La paura che assale molte persone che soffrono di attacchi di panico è di essere malati, nel senso medico del termine. E’ veramente così? E’ possibile vederla diversamente?
Se il panico viene considerato una malattia le principali conseguenze psicologiche sono due: il soggetto teme che il cambiamento sia impossibile o estremamente difficile – parlare di malattia fa immaginare un deficit strutturale – e si vergogna di ciò che gli altri possono pensare se lo vedono durante un episodio di panico o vengono a conoscenza della sua condizione. Il panico non è una malattia bensì un disturbo d’ansia, un’emozione dolorosa che prende il sopravvento in alcuni momenti.

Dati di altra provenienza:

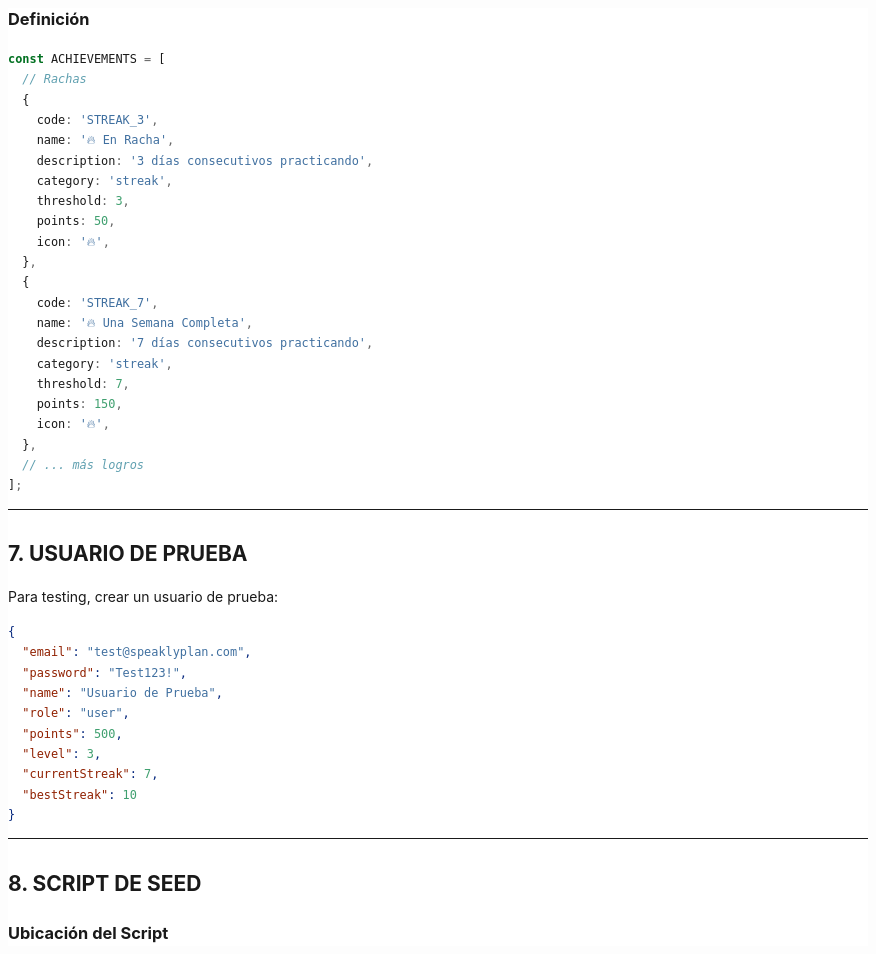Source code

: ### Definición

```typescript
const ACHIEVEMENTS = [
  // Rachas
  {
    code: 'STREAK_3',
    name: '🔥 En Racha',
    description: '3 días consecutivos practicando',
    category: 'streak',
    threshold: 3,
    points: 50,
    icon: '🔥',
  },
  {
    code: 'STREAK_7',
    name: '🔥 Una Semana Completa',
    description: '7 días consecutivos practicando',
    category: 'streak',
    threshold: 7,
    points: 150,
    icon: '🔥',
  },
  // ... más logros
];
```

---

## 7. USUARIO DE PRUEBA

Para testing, crear un usuario de prueba:

```json
{
  "email": "test@speaklyplan.com",
  "password": "Test123!",
  "name": "Usuario de Prueba",
  "role": "user",
  "points": 500,
  "level": 3,
  "currentStreak": 7,
  "bestStreak": 10
}
```

---

## 8. SCRIPT DE SEED

### Ubicación del Script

Soffrire di attacchi di panico non significa essere strani, diversi, stupidi: significa trovarsi di fronte ad una difficoltà emotiva, spesso legata a passaggi difficili della propria vita e ad esperienze spiacevoli che hanno lasciato un segno. La terapia aiuta a comprendere che possiamo essere fragili, possiamo essere vulnerabili e conoscendo meglio il nostro funzionamento scoprire risorse che ci permettono di superare quella condizione.
Il panico è un malessere e come tale può essere affrontato senza un pensiero giudicante, affinché il cambiamento non riguardi solo il sintomo ma anche l’atteggiamento generale dell’individuo, che può diventare più fiducioso verso gli altri e meno severo con i propri stati d’animo.